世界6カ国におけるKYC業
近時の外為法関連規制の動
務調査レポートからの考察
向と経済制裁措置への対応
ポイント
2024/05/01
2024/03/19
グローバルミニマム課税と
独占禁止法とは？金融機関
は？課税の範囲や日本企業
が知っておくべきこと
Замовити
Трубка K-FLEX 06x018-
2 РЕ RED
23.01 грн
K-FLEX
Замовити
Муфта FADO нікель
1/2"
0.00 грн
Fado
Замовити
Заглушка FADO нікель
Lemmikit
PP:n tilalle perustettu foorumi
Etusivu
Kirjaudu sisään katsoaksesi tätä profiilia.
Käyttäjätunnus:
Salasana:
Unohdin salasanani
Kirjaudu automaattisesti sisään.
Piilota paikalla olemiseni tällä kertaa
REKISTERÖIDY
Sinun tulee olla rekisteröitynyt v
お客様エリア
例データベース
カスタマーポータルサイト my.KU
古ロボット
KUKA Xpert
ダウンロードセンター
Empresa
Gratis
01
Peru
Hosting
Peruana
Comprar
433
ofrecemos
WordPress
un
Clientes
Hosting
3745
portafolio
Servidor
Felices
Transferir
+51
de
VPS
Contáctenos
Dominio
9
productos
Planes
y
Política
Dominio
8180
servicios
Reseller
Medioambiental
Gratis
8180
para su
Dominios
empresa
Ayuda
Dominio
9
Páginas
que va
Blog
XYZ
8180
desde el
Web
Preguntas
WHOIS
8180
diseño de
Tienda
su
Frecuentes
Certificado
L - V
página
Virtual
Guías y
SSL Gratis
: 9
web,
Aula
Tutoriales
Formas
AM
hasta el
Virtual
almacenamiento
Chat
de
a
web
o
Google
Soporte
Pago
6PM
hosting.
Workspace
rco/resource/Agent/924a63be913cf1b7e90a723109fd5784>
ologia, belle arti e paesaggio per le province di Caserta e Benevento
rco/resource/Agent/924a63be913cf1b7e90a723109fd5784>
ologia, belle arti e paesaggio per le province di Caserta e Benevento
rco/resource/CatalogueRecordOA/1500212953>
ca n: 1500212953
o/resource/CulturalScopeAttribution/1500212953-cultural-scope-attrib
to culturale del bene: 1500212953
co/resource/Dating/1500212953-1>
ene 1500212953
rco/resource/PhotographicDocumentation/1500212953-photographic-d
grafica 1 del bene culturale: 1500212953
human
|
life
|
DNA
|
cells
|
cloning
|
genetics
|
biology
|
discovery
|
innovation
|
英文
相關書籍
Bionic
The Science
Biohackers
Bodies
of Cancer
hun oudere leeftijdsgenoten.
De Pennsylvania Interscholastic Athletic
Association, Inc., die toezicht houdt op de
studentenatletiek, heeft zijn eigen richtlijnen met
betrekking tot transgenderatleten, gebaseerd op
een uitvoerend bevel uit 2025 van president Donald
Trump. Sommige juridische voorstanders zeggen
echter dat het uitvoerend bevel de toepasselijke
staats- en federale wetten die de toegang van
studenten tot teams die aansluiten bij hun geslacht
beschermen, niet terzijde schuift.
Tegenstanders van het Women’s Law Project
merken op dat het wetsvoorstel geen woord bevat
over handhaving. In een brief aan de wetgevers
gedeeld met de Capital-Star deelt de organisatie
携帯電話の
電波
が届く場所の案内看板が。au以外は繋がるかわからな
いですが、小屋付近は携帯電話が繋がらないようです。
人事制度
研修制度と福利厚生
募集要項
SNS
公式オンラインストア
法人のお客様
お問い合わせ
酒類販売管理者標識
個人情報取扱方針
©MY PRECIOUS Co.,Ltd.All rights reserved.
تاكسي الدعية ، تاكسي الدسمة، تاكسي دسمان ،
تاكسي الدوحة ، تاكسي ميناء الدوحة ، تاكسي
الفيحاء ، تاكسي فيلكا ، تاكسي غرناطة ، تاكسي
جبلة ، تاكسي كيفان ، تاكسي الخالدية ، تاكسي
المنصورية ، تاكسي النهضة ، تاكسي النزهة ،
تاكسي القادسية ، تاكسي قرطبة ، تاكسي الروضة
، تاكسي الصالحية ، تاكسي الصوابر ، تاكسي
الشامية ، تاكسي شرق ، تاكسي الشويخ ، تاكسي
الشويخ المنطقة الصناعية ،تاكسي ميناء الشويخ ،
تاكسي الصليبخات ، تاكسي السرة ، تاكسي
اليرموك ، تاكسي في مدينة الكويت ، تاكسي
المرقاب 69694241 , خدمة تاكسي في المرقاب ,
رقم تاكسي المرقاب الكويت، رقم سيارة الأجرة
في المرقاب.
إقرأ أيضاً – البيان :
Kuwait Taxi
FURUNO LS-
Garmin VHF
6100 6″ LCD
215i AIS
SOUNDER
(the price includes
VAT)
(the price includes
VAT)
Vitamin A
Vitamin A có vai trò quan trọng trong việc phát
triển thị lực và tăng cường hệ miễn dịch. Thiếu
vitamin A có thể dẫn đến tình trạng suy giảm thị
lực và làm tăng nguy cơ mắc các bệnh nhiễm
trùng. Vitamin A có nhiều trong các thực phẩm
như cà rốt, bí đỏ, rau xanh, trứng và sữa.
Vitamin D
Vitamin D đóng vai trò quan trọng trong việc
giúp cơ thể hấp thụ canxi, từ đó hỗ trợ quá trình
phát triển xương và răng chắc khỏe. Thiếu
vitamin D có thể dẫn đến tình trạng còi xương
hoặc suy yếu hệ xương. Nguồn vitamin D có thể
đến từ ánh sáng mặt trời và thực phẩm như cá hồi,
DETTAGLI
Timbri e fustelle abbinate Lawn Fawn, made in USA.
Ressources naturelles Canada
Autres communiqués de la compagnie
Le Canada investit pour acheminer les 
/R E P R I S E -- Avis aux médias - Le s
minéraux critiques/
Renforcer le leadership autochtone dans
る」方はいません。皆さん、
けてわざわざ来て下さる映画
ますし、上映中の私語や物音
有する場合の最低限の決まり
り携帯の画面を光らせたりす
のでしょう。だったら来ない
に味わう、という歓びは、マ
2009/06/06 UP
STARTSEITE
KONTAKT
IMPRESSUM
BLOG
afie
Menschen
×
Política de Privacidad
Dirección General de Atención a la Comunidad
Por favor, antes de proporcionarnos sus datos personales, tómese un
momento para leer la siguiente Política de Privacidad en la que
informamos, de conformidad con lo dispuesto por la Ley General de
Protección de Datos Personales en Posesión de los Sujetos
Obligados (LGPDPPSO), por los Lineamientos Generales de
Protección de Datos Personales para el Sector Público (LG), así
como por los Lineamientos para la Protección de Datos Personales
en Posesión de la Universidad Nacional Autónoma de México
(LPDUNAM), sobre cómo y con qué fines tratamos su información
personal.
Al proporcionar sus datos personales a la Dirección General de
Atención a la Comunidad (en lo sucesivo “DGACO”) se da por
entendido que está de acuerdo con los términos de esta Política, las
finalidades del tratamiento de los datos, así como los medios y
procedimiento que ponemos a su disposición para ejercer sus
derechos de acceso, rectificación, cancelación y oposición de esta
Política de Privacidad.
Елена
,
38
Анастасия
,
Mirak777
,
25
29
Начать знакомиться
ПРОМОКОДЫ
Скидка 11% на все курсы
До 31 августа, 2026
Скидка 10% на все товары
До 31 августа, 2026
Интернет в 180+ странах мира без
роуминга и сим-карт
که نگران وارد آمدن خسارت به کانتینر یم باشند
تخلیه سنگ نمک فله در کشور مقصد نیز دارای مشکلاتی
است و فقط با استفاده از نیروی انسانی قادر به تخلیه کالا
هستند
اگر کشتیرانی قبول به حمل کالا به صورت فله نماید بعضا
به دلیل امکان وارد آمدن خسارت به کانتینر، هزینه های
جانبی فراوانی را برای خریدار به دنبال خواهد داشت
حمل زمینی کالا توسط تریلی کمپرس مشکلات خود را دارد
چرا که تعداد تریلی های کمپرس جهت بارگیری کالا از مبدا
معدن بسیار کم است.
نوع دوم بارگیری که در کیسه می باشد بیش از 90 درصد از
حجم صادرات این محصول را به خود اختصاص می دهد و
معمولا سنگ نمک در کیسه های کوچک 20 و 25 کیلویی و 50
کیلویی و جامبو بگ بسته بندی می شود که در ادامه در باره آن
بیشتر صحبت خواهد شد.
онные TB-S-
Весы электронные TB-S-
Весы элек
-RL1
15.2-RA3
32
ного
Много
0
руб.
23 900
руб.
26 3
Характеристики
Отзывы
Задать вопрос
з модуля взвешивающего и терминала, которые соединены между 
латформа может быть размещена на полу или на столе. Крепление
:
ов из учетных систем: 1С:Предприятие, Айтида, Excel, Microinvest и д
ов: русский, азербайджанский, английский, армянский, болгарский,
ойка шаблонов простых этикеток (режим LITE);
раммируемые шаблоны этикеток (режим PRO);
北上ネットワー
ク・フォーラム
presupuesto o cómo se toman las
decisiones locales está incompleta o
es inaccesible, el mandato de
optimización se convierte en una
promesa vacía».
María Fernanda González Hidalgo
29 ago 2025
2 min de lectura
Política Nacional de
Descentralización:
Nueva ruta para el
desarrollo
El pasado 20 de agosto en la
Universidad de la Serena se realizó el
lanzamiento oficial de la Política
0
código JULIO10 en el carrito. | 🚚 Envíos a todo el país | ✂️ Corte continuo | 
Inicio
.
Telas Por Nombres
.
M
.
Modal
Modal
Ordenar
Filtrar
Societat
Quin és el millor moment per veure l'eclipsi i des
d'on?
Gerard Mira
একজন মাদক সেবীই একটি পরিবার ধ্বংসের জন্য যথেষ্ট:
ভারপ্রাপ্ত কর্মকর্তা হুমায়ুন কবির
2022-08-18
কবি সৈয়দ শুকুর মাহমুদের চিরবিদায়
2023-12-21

**Task to carry out:** Copy everything from the start of the records down through the line containing "Unohdin salasanani", changing "Замовити" to "Купити" and keeping everything else the same.

**Result of this exercise:**
世界6カ国におけるKYC業
近時の外為法関連規制の動
務調査レポートからの考察
向と経済制裁措置への対応
ポイント
2024/05/01
2024/03/19
グローバルミニマム課税と
独占禁止法とは？金融機関
は？課税の範囲や日本企業
が知っておくべきこと
Купити
Трубка K-FLEX 06x018-
2 РЕ RED
23.01 грн
K-FLEX
Купити
Муфта FADO нікель
1/2"
0.00 грн
Fado
Купити
Заглушка FADO нікель
Lemmikit
PP:n tilalle perustettu foorumi
Etusivu
Kirjaudu sisään katsoaksesi tätä profiilia.
Käyttäjätunnus:
Salasana:
Unohdin salasanani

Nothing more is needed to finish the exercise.